Bill Aujla is quitting at the end of August to become vice-president of real estate at Aquilini Investment Group, which owns Rogers Arena and is a partner with the Musqueam, Squamish and Tsleil-Waututh first nations in several projects to redevelop public land. Aujla will finish work in time for his Aug. 13 vacation, according to the memo. 

Bill Aujla (City of Vancouver)

Recruitment begins immediately, but director of strategic operations planning Lisa Prescott will be Aujla’s interim replacement. Prescott was formerly the manager of recreation at the Park Board. Gil Kelley, the general manager of planning, will take over community amenity negotiations. 

“Bill leaves his department in a very strong position for the future and we sincerely thank him for his contribution and leadership during his tenure as GM,” Johnston’s memo said. “We’ll all really miss Bill and we wish him a successful future as he progresses his career.”

Aujla, who was paid more than $296,000 last year, oversaw the controversial Olympic Village and led negotiations for the city to buy the Arbutus Corridor from the Canadian Pacific Railway.  

Aujla is the second top official from City of Vancouver to join the family-owned company that runs the Vancouver Canucks and Rogers Arena. In 2015, Vancouver Police Department chief Jim Chu retired and joined Aquilini as the vice-president of special projects and partnerships. Chu was appointed to the TransLink board of directors. 

Dermod Travis of IntegrityBC said Aujla’s departure is yet another reason why there should be a mandatory two-year cooling-off period for bureaucrats leaving a government job, to discourage moving so easily from the regulator to the regulated.

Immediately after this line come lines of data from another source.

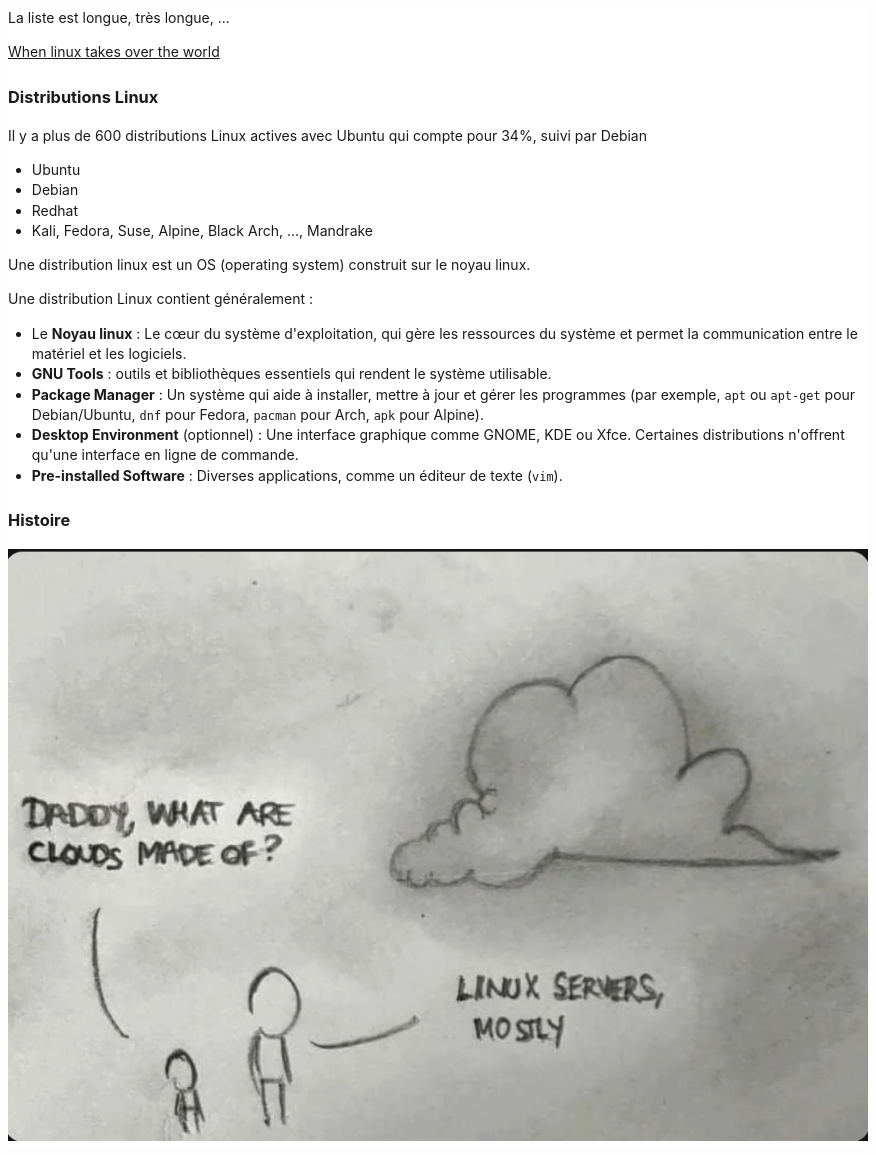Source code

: La liste est longue, très longue, ...

[When linux takes over the world](https://www.memedroid.com/memes/detail/4214365)

### Distributions Linux

Il y a plus de 600 distributions Linux actives avec Ubuntu qui compte pour 34%, suivi par Debian

- Ubuntu
- Debian
- Redhat
- Kali, Fedora, Suse, Alpine, Black Arch, ..., Mandrake

Une distribution linux est un OS (operating system) construit sur le noyau linux.

Une distribution Linux contient généralement :

- Le **Noyau linux** : Le cœur du système d'exploitation, qui gère les ressources du système et permet la communication entre le matériel et les logiciels.
- **GNU Tools** : outils et bibliothèques essentiels qui rendent le système utilisable.
- **Package Manager** : Un système qui aide à installer, mettre à jour et gérer les programmes (par exemple, `apt` ou `apt-get` pour Debian/Ubuntu, `dnf` pour Fedora, `pacman` pour Arch, `apk` pour Alpine).
- **Desktop Environment** (optionnel) : Une interface graphique comme GNOME, KDE ou Xfce. Certaines distributions n'offrent qu'une interface en ligne de commande.
- **Pre-installed Software** : Diverses applications, comme un éditeur de texte (`vim`).

### Histoire

![](./../../img/what-are-clouds-made-of.png)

“It certainly adds to public cynicism prior to the election about the close relationship between city hall and property developers,” Travis said. “It’s why cooling-off periods were created for senior employees. We shouldn’t have a revolving door.”

Aquilini was a major donor to Vision Vancouver and, in 2014, bought the 67 unsold condos in the two waterfront towers at the Olympic Village for $91 million. 

Last year, Vision Vancouver operations director Duncan Wlodarczak left city hall’s ruling party to become chief of staff for developer Onni. The party’s former executive director, Stepan Vdovine, is the director of business development for Amacon. Former deputy city manager Brent MacGregor retired and became a consultant for B.C. Pavilion Corporation, to help develop what became the Parq Casino, which opened last year.